= WHAT YOU ARE ASKED TO DO =
Turn every line of the records below into a JSON list of strings, one string per line, omitting any blank lines.

## START THE RECORDS

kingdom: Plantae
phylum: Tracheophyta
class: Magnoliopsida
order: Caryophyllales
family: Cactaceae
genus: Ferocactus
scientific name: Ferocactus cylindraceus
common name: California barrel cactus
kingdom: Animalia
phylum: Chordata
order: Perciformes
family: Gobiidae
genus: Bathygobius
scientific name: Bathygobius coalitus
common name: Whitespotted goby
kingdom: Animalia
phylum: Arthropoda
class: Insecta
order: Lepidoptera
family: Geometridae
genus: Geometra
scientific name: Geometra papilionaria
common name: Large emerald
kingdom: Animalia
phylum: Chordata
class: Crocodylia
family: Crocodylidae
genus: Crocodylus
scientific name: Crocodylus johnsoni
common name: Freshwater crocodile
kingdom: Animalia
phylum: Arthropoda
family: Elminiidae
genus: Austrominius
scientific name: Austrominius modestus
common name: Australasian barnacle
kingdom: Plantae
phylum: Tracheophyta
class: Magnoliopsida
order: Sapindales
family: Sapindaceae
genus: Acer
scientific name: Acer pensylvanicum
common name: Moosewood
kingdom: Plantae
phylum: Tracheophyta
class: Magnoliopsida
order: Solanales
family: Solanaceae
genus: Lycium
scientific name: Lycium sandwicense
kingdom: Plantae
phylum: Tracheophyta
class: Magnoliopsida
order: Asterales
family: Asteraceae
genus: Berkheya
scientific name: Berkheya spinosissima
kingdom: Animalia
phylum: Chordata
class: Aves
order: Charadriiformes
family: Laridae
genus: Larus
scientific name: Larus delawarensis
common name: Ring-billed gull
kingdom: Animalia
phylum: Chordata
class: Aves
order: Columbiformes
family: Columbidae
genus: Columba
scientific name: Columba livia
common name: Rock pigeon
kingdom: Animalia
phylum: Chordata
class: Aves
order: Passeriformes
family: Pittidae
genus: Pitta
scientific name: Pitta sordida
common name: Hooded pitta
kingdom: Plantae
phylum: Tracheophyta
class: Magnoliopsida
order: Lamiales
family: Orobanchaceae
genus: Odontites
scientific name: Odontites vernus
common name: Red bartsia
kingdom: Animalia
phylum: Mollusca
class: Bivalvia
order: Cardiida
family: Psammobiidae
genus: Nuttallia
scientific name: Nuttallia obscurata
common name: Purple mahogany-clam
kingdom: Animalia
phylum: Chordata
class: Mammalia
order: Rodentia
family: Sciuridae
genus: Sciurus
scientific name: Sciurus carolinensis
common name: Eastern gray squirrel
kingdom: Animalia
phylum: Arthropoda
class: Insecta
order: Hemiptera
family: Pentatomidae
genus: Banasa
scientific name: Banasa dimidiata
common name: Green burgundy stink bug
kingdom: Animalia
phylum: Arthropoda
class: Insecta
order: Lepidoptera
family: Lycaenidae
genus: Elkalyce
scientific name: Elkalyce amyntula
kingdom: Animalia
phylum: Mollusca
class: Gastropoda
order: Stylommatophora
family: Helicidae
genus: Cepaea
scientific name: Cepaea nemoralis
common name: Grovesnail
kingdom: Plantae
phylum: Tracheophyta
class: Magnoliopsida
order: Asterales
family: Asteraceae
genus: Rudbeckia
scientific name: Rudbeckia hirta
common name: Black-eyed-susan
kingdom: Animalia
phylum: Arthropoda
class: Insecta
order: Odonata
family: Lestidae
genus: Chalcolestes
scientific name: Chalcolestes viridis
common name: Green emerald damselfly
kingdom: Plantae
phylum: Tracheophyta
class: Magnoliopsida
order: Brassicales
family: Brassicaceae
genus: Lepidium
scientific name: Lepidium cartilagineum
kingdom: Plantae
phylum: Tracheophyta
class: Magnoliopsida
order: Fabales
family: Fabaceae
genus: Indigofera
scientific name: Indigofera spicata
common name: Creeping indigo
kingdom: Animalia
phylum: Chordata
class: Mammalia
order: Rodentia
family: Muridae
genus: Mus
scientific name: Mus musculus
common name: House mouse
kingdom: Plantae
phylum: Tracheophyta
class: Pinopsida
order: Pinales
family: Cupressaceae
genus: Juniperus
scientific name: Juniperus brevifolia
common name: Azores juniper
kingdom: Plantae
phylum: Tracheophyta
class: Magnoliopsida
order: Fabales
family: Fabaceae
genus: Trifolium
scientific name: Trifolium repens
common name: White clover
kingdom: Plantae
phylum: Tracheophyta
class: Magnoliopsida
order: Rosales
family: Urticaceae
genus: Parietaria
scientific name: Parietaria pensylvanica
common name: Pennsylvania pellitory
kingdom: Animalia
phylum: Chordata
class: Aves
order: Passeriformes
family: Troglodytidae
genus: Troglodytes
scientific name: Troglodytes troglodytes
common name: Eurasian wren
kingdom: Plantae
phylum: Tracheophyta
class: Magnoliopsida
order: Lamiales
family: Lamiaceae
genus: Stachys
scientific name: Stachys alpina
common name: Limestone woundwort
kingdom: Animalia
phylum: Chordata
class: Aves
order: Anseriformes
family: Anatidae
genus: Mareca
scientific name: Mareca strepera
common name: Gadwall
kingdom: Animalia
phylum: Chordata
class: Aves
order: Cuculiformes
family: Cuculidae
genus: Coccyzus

## END THE RECORDS

= THE RESULT =
[
  "kingdom: Plantae",
  "phylum: Tracheophyta",
  "class: Magnoliopsida",
  "order: Caryophyllales",
  "family: Cactaceae",
  "genus: Ferocactus",
  "scientific name: Ferocactus cylindraceus",
  "common name: California barrel cactus",
  "kingdom: Animalia",
  "phylum: Chordata",
  "order: Perciformes",
  "family: Gobiidae",
  "genus: Bathygobius",
  "scientific name: Bathygobius coalitus",
  "common name: Whitespotted goby",
  "kingdom: Animalia",
  "phylum: Arthropoda",
  "class: Insecta",
  "order: Lepidoptera",
  "family: Geometridae",
  "genus: Geometra",
  "scientific name: Geometra papilionaria",
  "common name: Large emerald",
  "kingdom: Animalia",
  "phylum: Chordata",
  "class: Crocodylia",
  "family: Crocodylidae",
  "genus: Crocodylus",
  "scientific name: Crocodylus johnsoni",
  "common name: Freshwater crocodile",
  "kingdom: Animalia",
  "phylum: Arthropoda",
  "family: Elminiidae",
  "genus: Austrominius",
  "scientific name: Austrominius modestus",
  "common name: Australasian barnacle",
  "kingdom: Plantae",
  "phylum: Tracheophyta",
  "class: Magnoliopsida",
  "order: Sapindales",
  "family: Sapindaceae",
  "genus: Acer",
  "scientific name: Acer pensylvanicum",
  "common name: Moosewood",
  "kingdom: Plantae",
  "phylum: Tracheophyta",
  "class: Magnoliopsida",
  "order: Solanales",
  "family: Solanaceae",
  "genus: Lycium",
  "scientific name: Lycium sandwicense",
  "kingdom: Plantae",
  "phylum: Tracheophyta",
  "class: Magnoliopsida",
  "order: Asterales",
  "family: Asteraceae",
  "genus: Berkheya",
  "scientific name: Berkheya spinosissima",
  "kingdom: Animalia",
  "phylum: Chordata",
  "class: Aves",
  "order: Charadriiformes",
  "family: Laridae",
  "genus: Larus",
  "scientific name: Larus delawarensis",
  "common name: Ring-billed gull",
  "kingdom: Animalia",
  "phylum: Chordata",
  "class: Aves",
  "order: Columbiformes",
  "family: Columbidae",
  "genus: Columba",
  "scientific name: Columba livia",
  "common name: Rock pigeon",
  "kingdom: Animalia",
  "phylum: Chordata",
  "class: Aves",
  "order: Passeriformes",
  "family: Pittidae",
  "genus: Pitta",
  "scientific name: Pitta sordida",
  "common name: Hooded pitta",
  "kingdom: Plantae",
  "phylum: Tracheophyta",
  "class: Magnoliopsida",
  "order: Lamiales",
  "family: Orobanchaceae",
  "genus: Odontites",
  "scientific name: Odontites vernus",
  "common name: Red bartsia",
  "kingdom: Animalia",
  "phylum: Mollusca",
  "class: Bivalvia",
  "order: Cardiida",
  "family: Psammobiidae",
  "genus: Nuttallia",
  "scientific name: Nuttallia obscurata",
  "common name: Purple mahogany-clam",
  "kingdom: Animalia",
  "phylum: Chordata",
  "class: Mammalia",
  "order: Rodentia",
  "family: Sciuridae",
  "genus: Sciurus",
  "scientific name: Sciurus carolinensis",
  "common name: Eastern gray squirrel",
  "kingdom: Animalia",
  "phylum: Arthropoda",
  "class: Insecta",
  "order: Hemiptera",
  "family: Pentatomidae",
  "genus: Banasa",
  "scientific name: Banasa dimidiata",
  "common name: Green burgundy stink bug",
  "kingdom: Animalia",
  "phylum: Arthropoda",
  "class: Insecta",
  "order: Lepidoptera",
  "family: Lycaenidae",
  "genus: Elkalyce",
  "scientific name: Elkalyce amyntula",
  "kingdom: Animalia",
  "phylum: Mollusca",
  "class: Gastropoda",
  "order: Stylommatophora",
  "family: Helicidae",
  "genus: Cepaea",
  "scientific name: Cepaea nemoralis",
  "common name: Grovesnail",
  "kingdom: Plantae",
  "phylum: Tracheophyta",
  "class: Magnoliopsida",
  "order: Asterales",
  "family: Asteraceae",
  "genus: Rudbeckia",
  "scientific name: Rudbeckia hirta",
  "common name: Black-eyed-susan",
  "kingdom: Animalia",
  "phylum: Arthropoda",
  "class: Insecta",
  "order: Odonata",
  "family: Lestidae",
  "genus: Chalcolestes",
  "scientific name: Chalcolestes viridis",
  "common name: Green emerald damselfly",
  "kingdom: Plantae",
  "phylum: Tracheophyta",
  "class: Magnoliopsida",
  "order: Brassicales",
  "family: Brassicaceae",
  "genus: Lepidium",
  "scientific name: Lepidium cartilagineum",
  "kingdom: Plantae",
  "phylum: Tracheophyta",
  "class: Magnoliopsida",
  "order: Fabales",
  "family: Fabaceae",
  "genus: Indigofera",
  "scientific name: Indigofera spicata",
  "common name: Creeping indigo",
  "kingdom: Animalia",
  "phylum: Chordata",
  "class: Mammalia",
  "order: Rodentia",
  "family: Muridae",
  "genus: Mus",
  "scientific name: Mus musculus",
  "common name: House mouse",
  "kingdom: Plantae",
  "phylum: Tracheophyta",
  "class: Pinopsida",
  "order: Pinales",
  "family: Cupressaceae",
  "genus: Juniperus",
  "scientific name: Juniperus brevifolia",
  "common name: Azores juniper",
  "kingdom: Plantae",
  "phylum: Tracheophyta",
  "class: Magnoliopsida",
  "order: Fabales",
  "family: Fabaceae",
  "genus: Trifolium",
  "scientific name: Trifolium repens",
  "common name: White clover",
  "kingdom: Plantae",
  "phylum: Tracheophyta",
  "class: Magnoliopsida",
  "order: Rosales",
  "family: Urticaceae",
  "genus: Parietaria",
  "scientific name: Parietaria pensylvanica",
  "common name: Pennsylvania pellitory",
  "kingdom: Animalia",
  "phylum: Chordata",
  "class: Aves",
  "order: Passeriformes",
  "family: Troglodytidae",
  "genus: Troglodytes",
  "scientific name: Troglodytes troglodytes",
  "common name: Eurasian wren",
  "kingdom: Plantae",
  "phylum: Tracheophyta",
  "class: Magnoliopsida",
  "order: Lamiales",
  "family: Lamiaceae",
  "genus: Stachys",
  "scientific name: Stachys alpina",
  "common name: Limestone woundwort",
  "kingdom: Animalia",
  "phylum: Chordata",
  "class: Aves",
  "order: Anseriformes",
  "family: Anatidae",
  "genus: Mareca",
  "scientific name: Mareca strepera",
  "common name: Gadwall",
  "kingdom: Animalia",
  "phylum: Chordata",
  "class: Aves",
  "order: Cuculiformes",
  "family: Cuculidae",
  "genus: Coccyzus"
]